The gTLD will be perceived as part of an Internet address, and typically does not add source-identifying significance to the composite mark. In re 1800Mattress.com IP LLC, 586 F.3d 1359, 92 USPQ2d 1682 (Fed. Cir. 2009) (MATTRESS.COM generic for “online retail store services in the field of mattresses, beds, and bedding”); In re Hotels.com, L.P., 573 F.3d 1300, 91 USPQ2d 1532 (Fed. Cir. 2009) (HOTELS.COM generic for “providing information for others about temporary lodging; travel agency services, namely, making reservations and bookings for temporary lodging for others by means of telephone and the global computer network”); In re Reed Elsevier Props. Inc., 482 F.3d 1376, 82 USPQ2d 1378 (Fed. Cir. 2007) (LAWYERS.COM generic for “providing access to an online interactive database featuring information exchange in the fields of law, lawyers, legal news, and legal services”); In re Oppedahl & Larson LLP, 373 F.3d 1171, 71 USPQ2d 1370 (Fed. Cir. 2004) (PATENTS.COM merely descriptive of “computer software for managing a database of records and for tracking the status of the records by means of the Internet”); In re DNI Holdings Ltd., 77 USPQ2d 1435 (TTAB 2005) (SPORTSBETTING.COM generic for “provision of casino games on and through a global computer network wherein there are no actual monetary wagers; provision of contests and sweepstakes on and through a global computer network; providing a web site on and through a global computer network featuring information in the fields of gaming, athletic competition and entertainment”); In re Eddie Z’s Blinds and Drapery, Inc., 74 USPQ2d 1037 (TTAB 2005) (BLINDSANDDRAPERY.COM generic for retail store services featuring blinds, draperies, and other wall coverings, sold via the Internet); In re Microsoft Corp., 68 USPQ2d 1195 (TTAB 2003) (OFFICE.NET merely descriptive of various computer software and hardware products); In re CyberFinancial.Net, Inc., 65 USPQ2d 1789 (TTAB 2002) (BONDS.COM generic for providing information regarding financial products and services and electronic commerce services rendered via the Internet); In re Martin Container, Inc., 65 USPQ2d 1058 (TTAB 2002) (CONTAINER.COM generic for “retail store services and retail services offered via telephone featuring metal shipping containers” and “rental of metal shipping containers”).
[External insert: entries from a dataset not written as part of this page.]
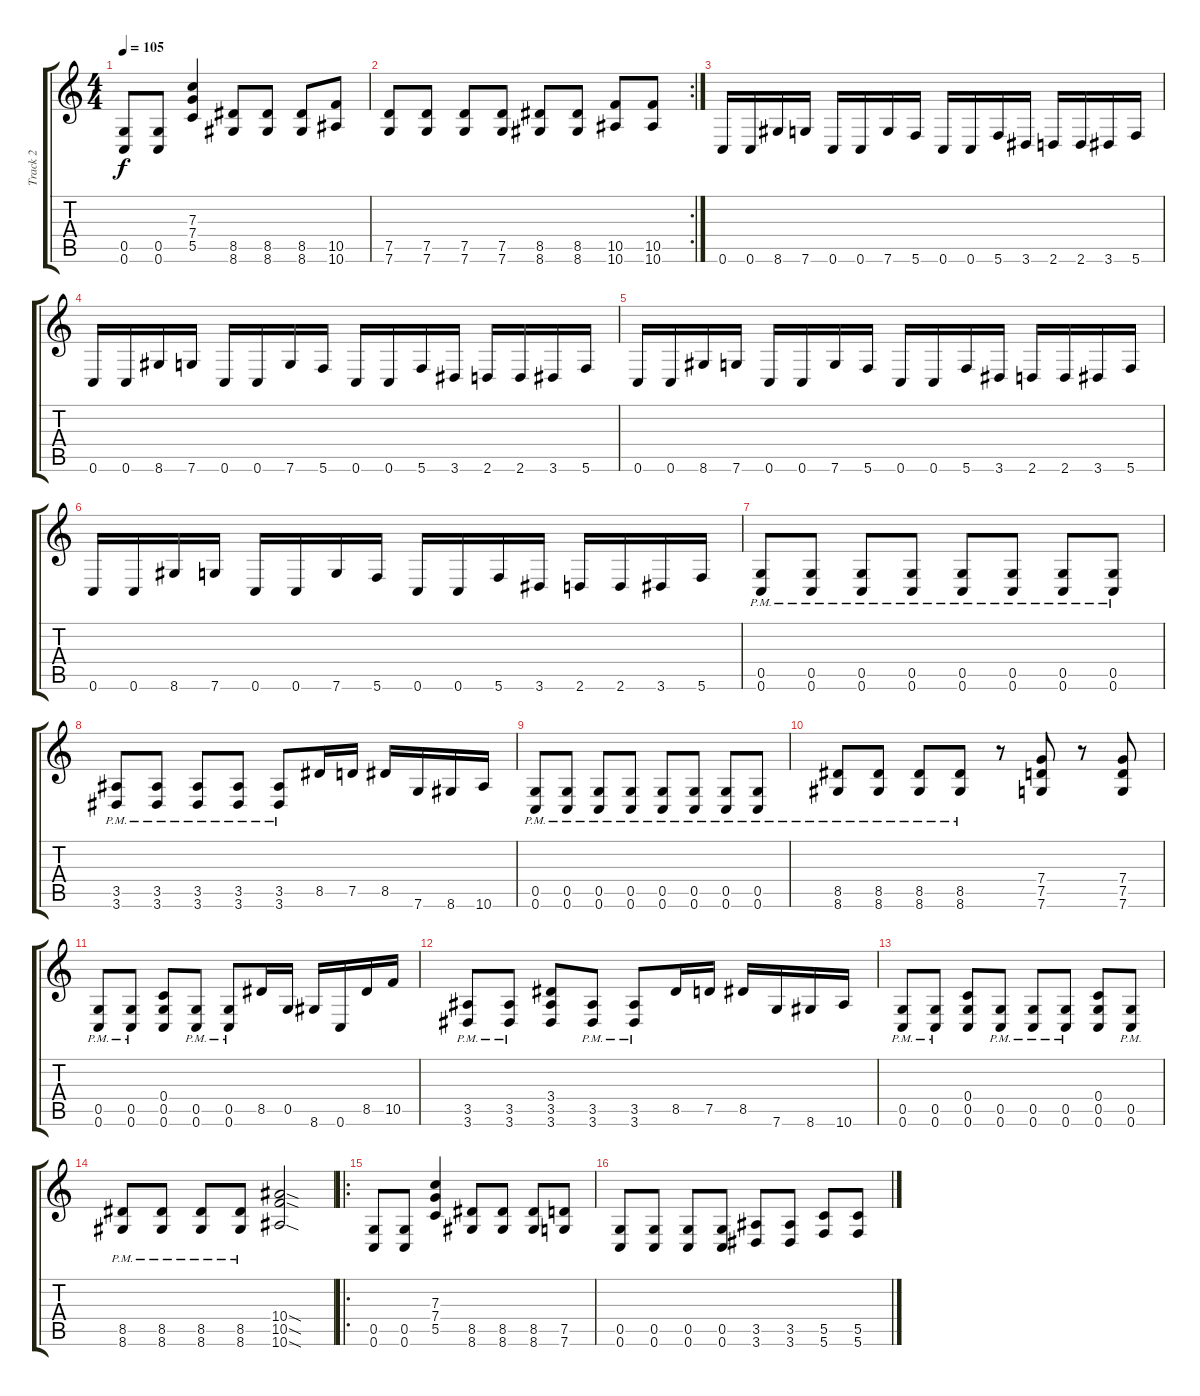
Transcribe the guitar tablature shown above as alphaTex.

\track ("Track 2" "Track 2") {instrument overdrivenguitar}
\staff {score tabs}
\tuning (D4 A3 F3 C3 G2 C2) {hide}
\ts (4 4)
\tempo 105
\clef g2
\ks c
(0.5 0.6).8{dy f} (0.5 0.6).8 (7.3 7.4 5.5).4 (8.5 8.6).8 (8.5 8.6).8 (8.5 8.6).8 (10.5 10.6).8 |
\rc 2
(7.5 7.6).8 (7.5 7.6).8 (7.5 7.6).8 (7.5 7.6).8 (8.5 8.6).8 (8.5 8.6).8 (10.5 10.6).8 (10.5 10.6).8 |
0.6.16 0.6.16 8.6.16 7.6.16 0.6.16 0.6.16 7.6.16 5.6.16 0.6.16 0.6.16 5.6.16 3.6.16 2.6.16 2.6.16 3.6.16 5.6.16 |
0.6.16 0.6.16 8.6.16 7.6.16 0.6.16 0.6.16 7.6.16 5.6.16 0.6.16 0.6.16 5.6.16 3.6.16 2.6.16 2.6.16 3.6.16 5.6.16 |
0.6.16 0.6.16 8.6.16 7.6.16 0.6.16 0.6.16 7.6.16 5.6.16 0.6.16 0.6.16 5.6.16 3.6.16 2.6.16 2.6.16 3.6.16 5.6.16 |
0.6.16 0.6.16 8.6.16 7.6.16 0.6.16 0.6.16 7.6.16 5.6.16 0.6.16 0.6.16 5.6.16 3.6.16 2.6.16 2.6.16 3.6.16 5.6.16 |
(0.5{pm} 0.6{pm}).8 (0.5{pm} 0.6{pm}).8 (0.5{pm} 0.6{pm}).8 (0.5{pm} 0.6{pm}).8 (0.5{pm} 0.6{pm}).8 (0.5{pm} 0.6{pm}).8 (0.5{pm} 0.6{pm}).8 (0.5{pm} 0.6{pm}).8 |
(3.5{pm} 3.6{pm}).8 (3.5{pm} 3.6{pm}).8 (3.5{pm} 3.6{pm}).8 (3.5{pm} 3.6{pm}).8 (3.5{pm} 3.6{pm}).8 8.5.16 7.5.16 8.5.16 7.6.16 8.6.16 10.6.16 |
(0.5{pm} 0.6{pm}).8 (0.5{pm} 0.6{pm}).8 (0.5{pm} 0.6{pm}).8 (0.5{pm} 0.6{pm}).8 (0.5{pm} 0.6{pm}).8 (0.5{pm} 0.6{pm}).8 (0.5{pm} 0.6{pm}).8 (0.5{pm} 0.6{pm}).8 |
(8.5{pm} 8.6{pm}).8 (8.5{pm} 8.6{pm}).8 (8.5{pm} 8.6{pm}).8 (8.5{pm} 8.6{pm}).8 r.8 (7.4 7.5 7.6).8 r.8 (7.4 7.5 7.6).8 |
(0.5{pm} 0.6{pm}).8 (0.5{pm} 0.6{pm}).8 (0.4 0.5 0.6).8 (0.5{pm} 0.6{pm}).8 (0.5{pm} 0.6{pm}).8 8.5.16 0.5.16 8.6.16 0.6.16 8.5.16 10.5.16 |
(3.5{pm} 3.6{pm}).8 (3.5{pm} 3.6{pm}).8 (3.4 3.5 3.6).8 (3.5{pm} 3.6{pm}).8 (3.5{pm} 3.6{pm}).8 8.5.16 7.5.16 8.5.16 7.6.16 8.6.16 10.6.16 |
(0.5{pm} 0.6{pm}).8 (0.5{pm} 0.6{pm}).8 (0.4 0.5 0.6).8 (0.5{pm} 0.6{pm}).8 (0.5{pm} 0.6{pm}).8 (0.5{pm} 0.6{pm}).8 (0.4 0.5 0.6).8 (0.5{pm} 0.6{pm}).8 |
(8.5{pm} 8.6{pm}).8 (8.5{pm} 8.6{pm}).8 (8.5{pm} 8.6{pm}).8 (8.5{pm} 8.6{pm}).8 (10.4{sod} 10.5{sod} 10.6{sod}).2 |
\ro
(0.5 0.6).8 (0.5 0.6).8 (7.3 7.4 5.5).4 (8.5 8.6).8 (8.5 8.6).8 (8.5 8.6).8 (7.5 7.6).8 |
(0.5 0.6).8 (0.5 0.6).8 (0.5 0.6).8 (0.5 0.6).8 (3.5 3.6).8 (3.5 3.6).8 (5.5 5.6).8 (5.5 5.6).8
However, there is no bright-line, per se rule that the addition of a non-source-identifying gTLD to an otherwise descriptive mark will never under any circumstances operate to create a registrable mark. The Federal Circuit has cautioned that in rare, exceptional circumstances, a term that is not distinctive by itself may acquire some additional meaning from the addition of a gTLD such as “.com” or “.net.” In re Steelbuilding.com, 415 F.3d 1293, 1297, 75 USPQ2d 1420, 1422 (Fed. Cir. 2005) (STEELBUILDING.COM highly descriptive, but not generic, for “computerized on-line retail services in the field of pre-engineered metal buildings and roofing systems,” noting that “the addition of the TLD can show Internet-related distinctiveness, intimating some ‘Internet feature’ of the item.”) (citing Oppedahl & Larson, 373 F.3d at 1175-1176, 71 USPQ2d at 1373).

Thus, when examining domain name marks, it is important to evaluate the commercial impression of the mark as a whole to determine whether the composite mark conveys any distinctive source-identifying impression apart from its individual components. The examining attorney must introduce evidence as to the significance of the individual components, including the gTLD, but must also consider the significance of the composite term (e.g., “Sportsbetting” in the mark SPORTSBETTING.COM) to determine whether the addition of the TLD has resulted in a mark that conveys a source-identifying impression.